Domain pivot: If you have a C2 domain, look up its passive DNS history on VirusTotal or RiskIQ/SecurityTrails. Find:

  • Other IPs the domain has resolved to (infrastructure reuse across campaigns)
  • Other domains that have resolved to the same IP (shared hosting = shared attribution)
  • Historical WHOIS data (registrar, registration date, email address patterns)
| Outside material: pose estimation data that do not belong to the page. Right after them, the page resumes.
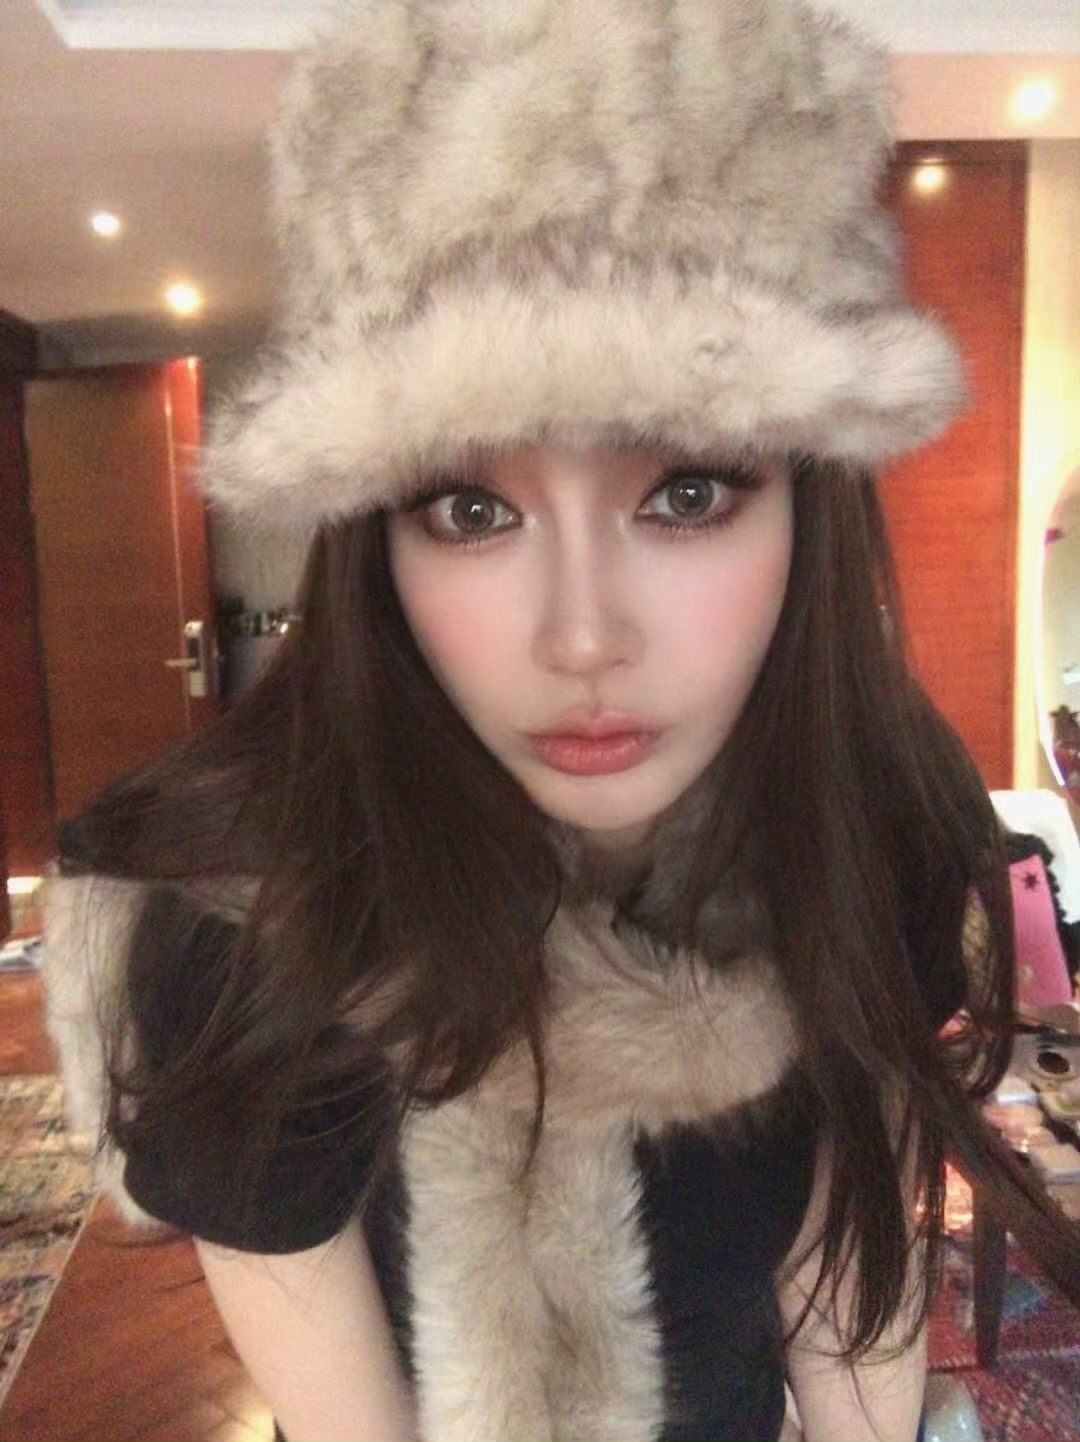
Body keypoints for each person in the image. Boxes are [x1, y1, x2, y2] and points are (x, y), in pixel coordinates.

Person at [40, 3, 1078, 1440]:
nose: (581, 637)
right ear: (373, 534)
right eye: (472, 507)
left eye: (688, 491)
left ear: (811, 501)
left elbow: (847, 1294)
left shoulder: (876, 807)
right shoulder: (247, 919)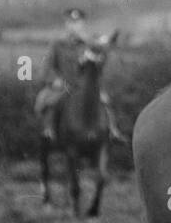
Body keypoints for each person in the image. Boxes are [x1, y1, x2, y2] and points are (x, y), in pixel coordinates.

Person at [35, 8, 121, 140]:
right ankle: (49, 130)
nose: (74, 26)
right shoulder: (57, 44)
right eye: (70, 23)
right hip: (65, 85)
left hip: (87, 86)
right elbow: (47, 68)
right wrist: (55, 80)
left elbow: (101, 64)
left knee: (105, 102)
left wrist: (99, 58)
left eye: (77, 23)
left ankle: (112, 130)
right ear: (66, 24)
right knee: (50, 101)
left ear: (82, 24)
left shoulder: (91, 43)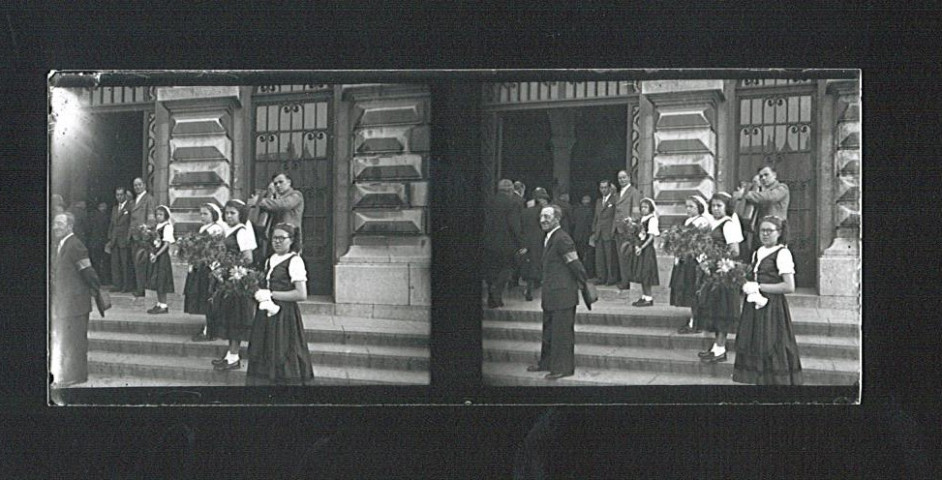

Infrastructure pivot: For a C2 IP, check Shodan and Censys for:

  • The server's SSL/TLS certificate (certificate pivoting is powerful — attacker-generated certs often have the same organizational details, or are self-signed with the same subject)
  • Unusual open ports or banner strings distinctive to specific C2 frameworks
  • Historical hosting changes

Imphash and YARA pivot on VirusTotal Intelligence (requires premium): Search imphash:[value] to find all samples with the same import hash. Samples from the same builder share the same import table structure. This surfaces the full sample set for a campaign even when file content has been randomised.

Documenting Confidence

Every IOC in an analyst report must carry a confidence level. A workable three-tier model:

  • Confirmed: Directly observed in dynamic analysis or confirmed by multiple independent analysis runs. Suitable for immediate blocking.
  • Probable: Extracted from static analysis or single-run dynamic analysis. Implement with monitoring.
  • Possible: Inferred from pivoting or infrastructure overlap. Flag for investigation, do not block without additional confirmation.

A report that lists 200 IOCs without confidence levels is less useful to a defender than one that lists 20 with clear confidence classifications.